- **Exercise task**:
Repeat every item below word for word, changing nothing.
#### Information supplied ####
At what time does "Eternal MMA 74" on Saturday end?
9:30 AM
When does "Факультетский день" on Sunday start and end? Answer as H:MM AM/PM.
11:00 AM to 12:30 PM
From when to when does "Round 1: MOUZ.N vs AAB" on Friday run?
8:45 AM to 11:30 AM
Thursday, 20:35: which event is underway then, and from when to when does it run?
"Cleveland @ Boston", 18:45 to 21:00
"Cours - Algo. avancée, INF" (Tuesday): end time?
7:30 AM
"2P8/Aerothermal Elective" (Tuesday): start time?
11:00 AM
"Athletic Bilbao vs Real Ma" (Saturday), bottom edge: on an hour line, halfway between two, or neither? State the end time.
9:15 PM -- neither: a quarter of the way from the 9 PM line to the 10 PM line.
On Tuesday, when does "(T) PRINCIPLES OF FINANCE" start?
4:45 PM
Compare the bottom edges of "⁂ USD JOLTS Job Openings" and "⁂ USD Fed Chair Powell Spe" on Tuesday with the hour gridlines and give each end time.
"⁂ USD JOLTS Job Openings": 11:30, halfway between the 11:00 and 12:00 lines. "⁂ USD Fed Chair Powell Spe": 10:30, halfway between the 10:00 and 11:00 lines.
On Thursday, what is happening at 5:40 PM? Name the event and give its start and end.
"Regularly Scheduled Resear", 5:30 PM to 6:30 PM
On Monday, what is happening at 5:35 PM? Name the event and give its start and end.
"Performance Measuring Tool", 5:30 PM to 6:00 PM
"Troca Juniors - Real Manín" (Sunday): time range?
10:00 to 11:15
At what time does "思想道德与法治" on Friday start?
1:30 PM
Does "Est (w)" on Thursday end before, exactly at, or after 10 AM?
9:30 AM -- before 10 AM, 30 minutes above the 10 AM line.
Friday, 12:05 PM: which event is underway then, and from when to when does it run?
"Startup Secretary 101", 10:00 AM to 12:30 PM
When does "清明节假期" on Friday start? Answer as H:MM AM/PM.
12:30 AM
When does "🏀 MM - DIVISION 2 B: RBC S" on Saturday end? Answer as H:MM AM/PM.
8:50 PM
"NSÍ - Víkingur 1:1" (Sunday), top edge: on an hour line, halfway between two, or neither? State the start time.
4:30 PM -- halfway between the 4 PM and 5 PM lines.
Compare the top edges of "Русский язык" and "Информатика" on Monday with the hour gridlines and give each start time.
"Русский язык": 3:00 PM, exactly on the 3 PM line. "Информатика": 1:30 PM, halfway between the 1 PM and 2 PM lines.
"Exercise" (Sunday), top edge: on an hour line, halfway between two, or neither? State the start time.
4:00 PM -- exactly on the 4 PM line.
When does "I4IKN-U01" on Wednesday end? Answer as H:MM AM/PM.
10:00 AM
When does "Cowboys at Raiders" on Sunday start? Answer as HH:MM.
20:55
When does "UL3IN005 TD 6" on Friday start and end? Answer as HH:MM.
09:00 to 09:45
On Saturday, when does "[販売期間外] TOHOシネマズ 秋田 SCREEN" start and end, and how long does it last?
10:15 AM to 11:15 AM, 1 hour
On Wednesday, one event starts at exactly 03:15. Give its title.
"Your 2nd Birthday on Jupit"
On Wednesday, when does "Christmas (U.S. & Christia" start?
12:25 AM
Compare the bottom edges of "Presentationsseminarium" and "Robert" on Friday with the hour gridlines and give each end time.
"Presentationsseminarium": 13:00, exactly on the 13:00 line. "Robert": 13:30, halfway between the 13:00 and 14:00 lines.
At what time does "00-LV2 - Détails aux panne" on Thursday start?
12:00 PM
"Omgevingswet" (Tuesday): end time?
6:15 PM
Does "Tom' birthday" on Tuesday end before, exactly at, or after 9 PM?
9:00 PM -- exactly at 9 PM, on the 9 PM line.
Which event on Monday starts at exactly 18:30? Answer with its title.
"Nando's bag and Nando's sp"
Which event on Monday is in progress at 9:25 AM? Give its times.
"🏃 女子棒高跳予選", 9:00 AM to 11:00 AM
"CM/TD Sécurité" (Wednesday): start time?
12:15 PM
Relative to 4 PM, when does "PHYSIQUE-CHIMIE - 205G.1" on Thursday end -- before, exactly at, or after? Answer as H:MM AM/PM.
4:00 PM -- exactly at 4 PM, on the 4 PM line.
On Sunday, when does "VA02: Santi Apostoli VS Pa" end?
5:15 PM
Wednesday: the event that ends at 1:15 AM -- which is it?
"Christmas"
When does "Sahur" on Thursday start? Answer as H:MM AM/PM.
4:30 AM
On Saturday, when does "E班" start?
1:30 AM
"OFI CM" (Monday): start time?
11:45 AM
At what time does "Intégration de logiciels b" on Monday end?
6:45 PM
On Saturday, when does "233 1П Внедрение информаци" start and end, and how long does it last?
####
- **Solved exercise**:
At what time does "Eternal MMA 74" on Saturday end?
9:30 AM
When does "Факультетский день" on Sunday start and end? Answer as H:MM AM/PM.
11:00 AM to 12:30 PM
From when to when does "Round 1: MOUZ.N vs AAB" on Friday run?
8:45 AM to 11:30 AM
Thursday, 20:35: which event is underway then, and from when to when does it run?
"Cleveland @ Boston", 18:45 to 21:00
"Cours - Algo. avancée, INF" (Tuesday): end time?
7:30 AM
"2P8/Aerothermal Elective" (Tuesday): start time?
11:00 AM
"Athletic Bilbao vs Real Ma" (Saturday), bottom edge: on an hour line, halfway between two, or neither? State the end time.
9:15 PM -- neither: a quarter of the way from the 9 PM line to the 10 PM line.
On Tuesday, when does "(T) PRINCIPLES OF FINANCE" start?
4:45 PM
Compare the bottom edges of "⁂ USD JOLTS Job Openings" and "⁂ USD Fed Chair Powell Spe" on Tuesday with the hour gridlines and give each end time.
"⁂ USD JOLTS Job Openings": 11:30, halfway between the 11:00 and 12:00 lines. "⁂ USD Fed Chair Powell Spe": 10:30, halfway between the 10:00 and 11:00 lines.
On Thursday, what is happening at 5:40 PM? Name the event and give its start and end.
"Regularly Scheduled Resear", 5:30 PM to 6:30 PM
On Monday, what is happening at 5:35 PM? Name the event and give its start and end.
"Performance Measuring Tool", 5:30 PM to 6:00 PM
"Troca Juniors - Real Manín" (Sunday): time range?
10:00 to 11:15
At what time does "思想道德与法治" on Friday start?
1:30 PM
Does "Est (w)" on Thursday end before, exactly at, or after 10 AM?
9:30 AM -- before 10 AM, 30 minutes above the 10 AM line.
Friday, 12:05 PM: which event is underway then, and from when to when does it run?
"Startup Secretary 101", 10:00 AM to 12:30 PM
When does "清明节假期" on Friday start? Answer as H:MM AM/PM.
12:30 AM
When does "🏀 MM - DIVISION 2 B: RBC S" on Saturday end? Answer as H:MM AM/PM.
8:50 PM
"NSÍ - Víkingur 1:1" (Sunday), top edge: on an hour line, halfway between two, or neither? State the start time.
4:30 PM -- halfway between the 4 PM and 5 PM lines.
Compare the top edges of "Русский язык" and "Информатика" on Monday with the hour gridlines and give each start time.
"Русский язык": 3:00 PM, exactly on the 3 PM line. "Информатика": 1:30 PM, halfway between the 1 PM and 2 PM lines.
"Exercise" (Sunday), top edge: on an hour line, halfway between two, or neither? State the start time.
4:00 PM -- exactly on the 4 PM line.
When does "I4IKN-U01" on Wednesday end? Answer as H:MM AM/PM.
10:00 AM
When does "Cowboys at Raiders" on Sunday start? Answer as HH:MM.
20:55
When does "UL3IN005 TD 6" on Friday start and end? Answer as HH:MM.
09:00 to 09:45
On Saturday, when does "[販売期間外] TOHOシネマズ 秋田 SCREEN" start and end, and how long does it last?
10:15 AM to 11:15 AM, 1 hour
On Wednesday, one event starts at exactly 03:15. Give its title.
"Your 2nd Birthday on Jupit"
On Wednesday, when does "Christmas (U.S. & Christia" start?
12:25 AM
Compare the bottom edges of "Presentationsseminarium" and "Robert" on Friday with the hour gridlines and give each end time.
"Presentationsseminarium": 13:00, exactly on the 13:00 line. "Robert": 13:30, halfway between the 13:00 and 14:00 lines.
At what time does "00-LV2 - Détails aux panne" on Thursday start?
12:00 PM
"Omgevingswet" (Tuesday): end time?
6:15 PM
Does "Tom' birthday" on Tuesday end before, exactly at, or after 9 PM?
9:00 PM -- exactly at 9 PM, on the 9 PM line.
Which event on Monday starts at exactly 18:30? Answer with its title.
"Nando's bag and Nando's sp"
Which event on Monday is in progress at 9:25 AM? Give its times.
"🏃 女子棒高跳予選", 9:00 AM to 11:00 AM
"CM/TD Sécurité" (Wednesday): start time?
12:15 PM
Relative to 4 PM, when does "PHYSIQUE-CHIMIE - 205G.1" on Thursday end -- before, exactly at, or after? Answer as H:MM AM/PM.
4:00 PM -- exactly at 4 PM, on the 4 PM line.
On Sunday, when does "VA02: Santi Apostoli VS Pa" end?
5:15 PM
Wednesday: the event that ends at 1:15 AM -- which is it?
"Christmas"
When does "Sahur" on Thursday start? Answer as H:MM AM/PM.
4:30 AM
On Saturday, when does "E班" start?
1:30 AM
"OFI CM" (Monday): start time?
11:45 AM
At what time does "Intégration de logiciels b" on Monday end?
6:45 PM
On Saturday, when does "233 1П Внедрение информаци" start and end, and how long does it last?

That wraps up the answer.